__DOCUMENT SECTION__
※

I am Training summarization model in Google Colab with transformer version 4.46.1.
I keep on getting the following warning
“Trainer.tokenizer is now deprecated. You should use Trainer.processing_class instead.”
I changed my code to use the processing_class, but still getting the warning.
Relevant Code
!pip install datasets evaluate wandb accelerate py7zr rouge_score sentencepiece sacrebleu bert-score fsspec transformers -U -qq
from transformers import Seq2SeqTrainingArguments, Seq2SeqTrainer, set_seed
from transformers import AutoProcessor, DataCollatorForSeq2Seq
from transformers import AutoModelForSeq2SeqLM
from transformers import AutoConfig, GenerationConfig
samsum_dataset = load_dataset("samsum", trust_remote_code=True)
# Split the test set into test and validation sets
train_split = samsum_dataset["train"]
valid_split = samsum_dataset["validation"]
test_split = samsum_dataset["test"]
train_val_subset= DatasetDict(
{"train": train_split, "valid": val_split})
checkpoint = "google/pegasus-cnn_dailymail"
processor = AutoProcessor.from_pretrained(checkpoint)
def tokenize_fn(batch):
input_encodings = processor(
batch["dialogue"], truncation=True, max_length=512)
target_encodings = processor(
text_target=batch["summary"], truncation=True, max_length=128
)
return {
"input_ids": input_encodings["input_ids"],
"attention_mask": input_encodings["attention_mask"],
"labels": target_encodings["input_ids"],
}
tokenized_dataset= train_val_subset.map(tokenize_fn, batched=True)
tokenized_dataset = tokenized_dataset.remove_columns(
train_val_subset["train"].column_names
)
config = AutoConfig.from_pretrained(checkpoint)
generation_config = GenerationConfig.from_pretrained(checkpoint)
model = AutoModelForSeq2SeqLM.from_pretrained(
checkpoint,
config=config,
)
rouge_score = evaluate.load("rouge")
def compute_metrics(eval_pred):
# Separate predictions and labels
predictions, labels = eval_pred
# Decode generated summaries into text, removing any special tokens
decoded_predictions = processor.batch_decode(
predictions, skip_special_tokens=True)
# Replace -100 in the labels with padding token ID, as -100 is commonly used to indicate ignored tokens
labels = np.where(labels != -100, labels, processor.pad_token_id)
# Decode reference summaries into text, removing any special tokens
decoded_labels = processor.batch_decode(labels, skip_special_tokens=True)
# ROUGE expects a newline after each sentence; tokenize and join sentences with newline characters
decoded_predictions = [
"\n".join(sent_tokenize(pred.strip())) for pred in decoded_predictions
]
decoded_labels = [
"\n".join(sent_tokenize(label.strip())) for label in decoded_labels
]
# Compute ROUGE scores between the predictions and references, using stemming
score = rouge_score.compute(
predictions=decoded_predictions,
references=decoded_labels,
use_stemmer=True,
use_aggregator=True,
)
# Scale the scores by 100 and round to four decimal places before returning
return {key: round(value * 100, 4) for key, value in score.items()}
# Define the directory where model checkpoints will be saved
model_folder = Path("/content/samsum_pegasus")

※

__REQUEST 1__
Output the records from their first line through the line containing "En accédant à" as a JSON list of strings, one string per line, skipping blank lines.
The forum post and the records come from unrelated sources.

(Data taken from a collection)
※

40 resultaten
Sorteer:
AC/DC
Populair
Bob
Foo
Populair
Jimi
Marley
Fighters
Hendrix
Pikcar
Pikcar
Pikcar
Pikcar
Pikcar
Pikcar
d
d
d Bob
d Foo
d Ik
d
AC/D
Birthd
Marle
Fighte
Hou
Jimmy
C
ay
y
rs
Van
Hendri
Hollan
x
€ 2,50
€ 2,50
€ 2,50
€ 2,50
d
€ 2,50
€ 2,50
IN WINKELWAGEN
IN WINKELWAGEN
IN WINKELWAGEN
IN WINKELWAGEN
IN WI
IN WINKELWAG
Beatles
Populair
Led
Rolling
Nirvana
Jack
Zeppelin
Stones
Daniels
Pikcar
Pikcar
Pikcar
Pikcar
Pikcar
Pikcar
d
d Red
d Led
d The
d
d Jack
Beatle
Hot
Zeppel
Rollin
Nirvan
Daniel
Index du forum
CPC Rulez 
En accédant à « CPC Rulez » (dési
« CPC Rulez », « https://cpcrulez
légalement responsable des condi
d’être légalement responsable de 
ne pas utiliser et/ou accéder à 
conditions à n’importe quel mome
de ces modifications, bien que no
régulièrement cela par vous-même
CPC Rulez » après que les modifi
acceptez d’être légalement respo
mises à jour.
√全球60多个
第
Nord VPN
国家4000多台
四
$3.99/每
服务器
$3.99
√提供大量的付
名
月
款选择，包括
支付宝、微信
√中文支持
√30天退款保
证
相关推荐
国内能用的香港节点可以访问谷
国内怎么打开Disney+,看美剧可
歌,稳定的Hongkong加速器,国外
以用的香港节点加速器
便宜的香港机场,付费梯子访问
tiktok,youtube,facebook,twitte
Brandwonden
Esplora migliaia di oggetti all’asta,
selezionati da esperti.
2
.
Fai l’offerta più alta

※

__REQUEST 2__
Echo the forum post verbatim, starting at "# Replace -100" and ending at "-100, labels, processor.pad_token_id)".

__FINAL ANSWER 1__
[
  "40 resultaten",
  "Sorteer:",
  "AC/DC",
  "Populair",
  "Bob",
  "Foo",
  "Populair",
  "Jimi",
  "Marley",
  "Fighters",
  "Hendrix",
  "Pikcar",
  "Pikcar",
  "Pikcar",
  "Pikcar",
  "Pikcar",
  "Pikcar",
  "d",
  "d",
  "d Bob",
  "d Foo",
  "d Ik",
  "d",
  "AC/D",
  "Birthd",
  "Marle",
  "Fighte",
  "Hou",
  "Jimmy",
  "C",
  "ay",
  "y",
  "rs",
  "Van",
  "Hendri",
  "Hollan",
  "x",
  "€ 2,50",
  "€ 2,50",
  "€ 2,50",
  "€ 2,50",
  "d",
  "€ 2,50",
  "€ 2,50",
  "IN WINKELWAGEN",
  "IN WINKELWAGEN",
  "IN WINKELWAGEN",
  "IN WINKELWAGEN",
  "IN WI",
  "IN WINKELWAG",
  "Beatles",
  "Populair",
  "Led",
  "Rolling",
  "Nirvana",
  "Jack",
  "Zeppelin",
  "Stones",
  "Daniels",
  "Pikcar",
  "Pikcar",
  "Pikcar",
  "Pikcar",
  "Pikcar",
  "Pikcar",
  "d",
  "d Red",
  "d Led",
  "d The",
  "d",
  "d Jack",
  "Beatle",
  "Hot",
  "Zeppel",
  "Rollin",
  "Nirvan",
  "Daniel",
  "Index du forum",
  "CPC Rulez ",
  "En accédant à « CPC Rulez » (dési"
]

__FINAL ANSWER 2__
# Replace -100 in the labels with padding token ID, as -100 is commonly used to indicate ignored tokens
labels = np.where(labels != -100, labels, processor.pad_token_id)